Computer Graphics Laboratory ETH Zurich



The Simulation and Animation group is part of the Computer Graphics Lab. We develop methods for machine learning based physics simulations, where a particular challenge is to synergistically combine neural networks with physical laws. We focus on graphics applications, aiming at efficient reconstructions of simulations, image based modeling and simulation techniques, and methods for simulation control and inverse problems.

Neural physics

We research the synergistic combination of neural networks and physics simulations. We develop neural prediction methods that translate the physics fields into a compressed representation and predict the state of the system over time in the latent space.

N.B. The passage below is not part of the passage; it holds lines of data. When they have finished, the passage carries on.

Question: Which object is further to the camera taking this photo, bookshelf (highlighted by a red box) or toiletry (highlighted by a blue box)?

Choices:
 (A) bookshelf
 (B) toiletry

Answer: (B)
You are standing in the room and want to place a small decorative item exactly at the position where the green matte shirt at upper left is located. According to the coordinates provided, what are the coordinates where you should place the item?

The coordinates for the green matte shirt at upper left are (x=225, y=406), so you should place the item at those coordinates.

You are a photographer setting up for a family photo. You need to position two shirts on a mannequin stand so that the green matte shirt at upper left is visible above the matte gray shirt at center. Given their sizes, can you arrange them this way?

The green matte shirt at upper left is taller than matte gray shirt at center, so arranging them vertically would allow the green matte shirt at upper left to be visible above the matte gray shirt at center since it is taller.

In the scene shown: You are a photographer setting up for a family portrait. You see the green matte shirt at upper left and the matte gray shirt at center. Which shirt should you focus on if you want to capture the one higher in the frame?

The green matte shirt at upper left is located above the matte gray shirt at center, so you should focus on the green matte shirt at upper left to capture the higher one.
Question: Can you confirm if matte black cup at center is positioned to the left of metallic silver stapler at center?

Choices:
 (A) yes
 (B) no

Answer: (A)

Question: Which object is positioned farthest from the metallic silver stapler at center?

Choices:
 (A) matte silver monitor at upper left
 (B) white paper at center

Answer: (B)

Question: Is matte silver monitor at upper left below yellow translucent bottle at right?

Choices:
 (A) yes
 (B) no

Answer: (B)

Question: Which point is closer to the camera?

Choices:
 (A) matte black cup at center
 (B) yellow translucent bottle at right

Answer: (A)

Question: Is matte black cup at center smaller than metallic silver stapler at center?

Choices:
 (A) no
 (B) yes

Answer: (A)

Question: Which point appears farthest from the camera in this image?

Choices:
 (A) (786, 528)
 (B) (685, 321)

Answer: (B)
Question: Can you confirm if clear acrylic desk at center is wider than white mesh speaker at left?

To increase robustness of long-term predictions we train an end-to-end network and maximize control by latent space subdivision of input quantities.

Neural flow stylization

Artistically controlling the shape, motion and appearance of simulations is essential for providing directability for physics. We use neural networks to transfer styles from arbitrary input images to 3D smoke simulations by reformulating the problem as a transport-based optimization. Our methods generate coherent structures spatially and temporally, and enable effects such as stylization of smoke and liquids, multi-fluid stylization and color transfer.

Neural authoring

Authoring physics-based smoke animation is a long-standing problem in visual effects production. We develop new sketching metaphors for the efficient control of fluid animations while exploring the use of data-driven approaches to reduce the computation time for interactive prototyping of animations.

Digital twins

In collaboration with the Institute for Advanced Study at the Technical University of Munich we pursue research on capturing real fluids and computing accurate tomography reconstructions. The real-world captured data will be connected to physics simulations by deep learning methods that allow a high-quality mapping between the different data sources.

SPH simulations

The SPH concept is increasingly popular in a large variety of application areas that range from entertainment technologies to engineering. We have developed various methods for increasing stability, efficiency and versatility of SPH simulations, including predictor-corrector methods for pressure computation and a machine learning based real-time fluid solver.

3D reconstruction of the palatal shape

In this multi-investigator project funded by the Botnar Research Centre for Child Health, the University of Basel and our group aim to optimize the surgical treatment of cleft lip and palate with the use of machine learning algorithms, smartphone images and 3D printed orthopedic plates.